La semana pasada, dos científicos ganaron el premio Nobel de Física por sus logros en este tipo de experimentos. En lugar de gatos, ellos usan sistemas bastante más grandes y complejos que un átomo, pero muchísimo más simples y pequeños que nuestro felino favorito. Se trata del francés Serge Haroche y el estadounidense David Wineland, galardonados por sus “innovadores métodos experimentales que permiten medir y manipular sistemas cuánticos individuales”.
Experimentos modernos
Los premiados y sus colaboradores concibieron experimentos en que sistemas cuánticos de dos estados (análogos al átomo en el experimento del gato, que puede estar en el estado inicial antes de la emisión, o haber decaído emitiendo una partícula) eran acoplados a sistemas más complejos de muchos estados (análogos al gato).
En el experimento liderado por Wineland, un ion de berilio es atrapado por medio de una jaula de campos electromagnéticos. Los científicos estudian dos estados posibles de los electrones que orbitan el ion, pero además observan los estados vibracionales del ion en su jaula. Éstos son muchos, y juegan el rol del gato.

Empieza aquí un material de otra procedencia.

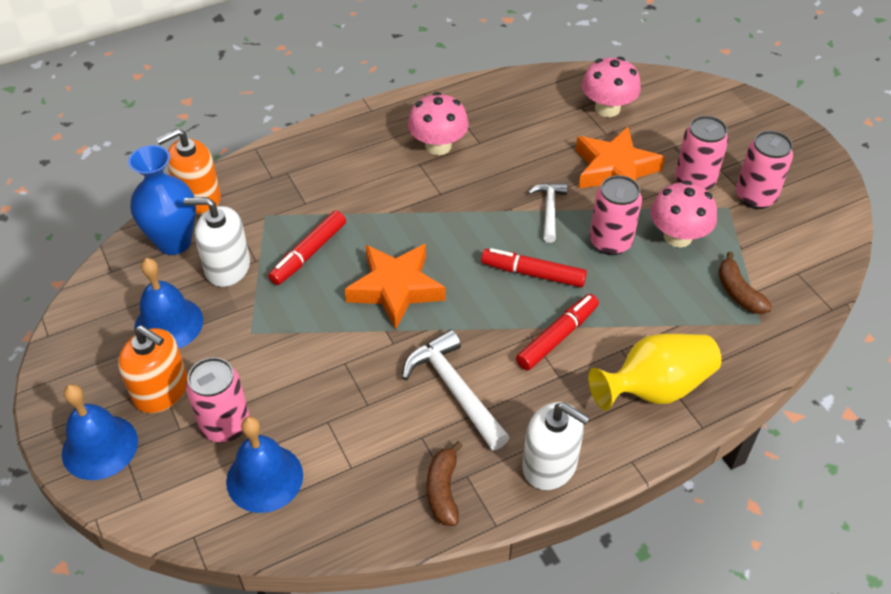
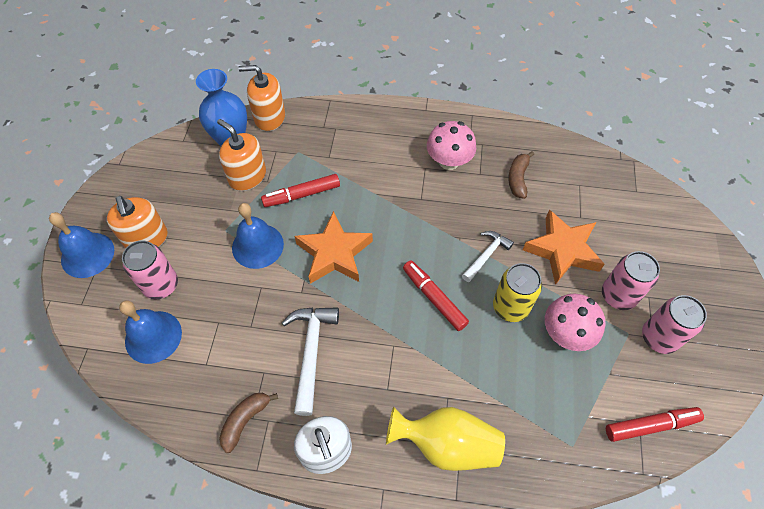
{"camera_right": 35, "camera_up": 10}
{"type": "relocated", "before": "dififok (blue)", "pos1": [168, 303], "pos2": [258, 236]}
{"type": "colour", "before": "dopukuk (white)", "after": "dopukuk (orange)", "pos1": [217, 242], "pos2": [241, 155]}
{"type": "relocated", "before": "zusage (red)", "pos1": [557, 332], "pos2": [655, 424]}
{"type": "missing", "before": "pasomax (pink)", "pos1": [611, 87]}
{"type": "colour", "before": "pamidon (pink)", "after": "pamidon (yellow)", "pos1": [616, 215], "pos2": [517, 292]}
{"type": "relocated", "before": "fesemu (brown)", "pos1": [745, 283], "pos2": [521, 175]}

En el experimento de Haroche, el rol del gato lo cumple un conjunto de fotones, partículas de luz, que están atrapados entre dos espejos a algunos centímetros de distancia. Los fotones rebotan en uno y otro espejo y pueden recorrer más de 40.000 km antes de desaparecer debido a alguna imperfección de éstos. El equipo lanza átomos de rubidio entre los espejos, que en este experimento son preparados en una superposición cuántica de dos estados distintos. Al pasar por la cavidad, los átomos inducen a los fotones hacia una superposición de estados determinada por los átomos, de manera análoga a como el estado del átomo induce el estado del gato de Schrödinger. Tanto los fotones (el gato) como los átomos están en una superposición de estados. Al medir el estado de los átomos, la función de onda colapsa, y el estado de los fotones también se determina. El grupo de Haroche ha sido capaz de observar con un detalle sin precedente cómo ocurre el fenómeno de colapso de la función de onda, o de coherencia cuántica.
Los problemas conceptuales de la mecánica cuántica siguen estando presentes, a pesar de lo impresionante de sus éxitos. Sobre todo el papel del observador. Una teoría del universo completo debe prescindir de éste. Este tipo de experimentos nos muestran que, en efecto, el observador (el gato) puede ser tratado como un objeto físico dentro de un sistema más grande. La observación no es otra cosa que la interacción con un sistema más complejo, que no necesita tener conciencia (como un científico) ni vida (como un gato). Wineland y Haroche, después de todo, estaban afuera, como perros hambrientos observando el destino de todos esos deliciosos gatos.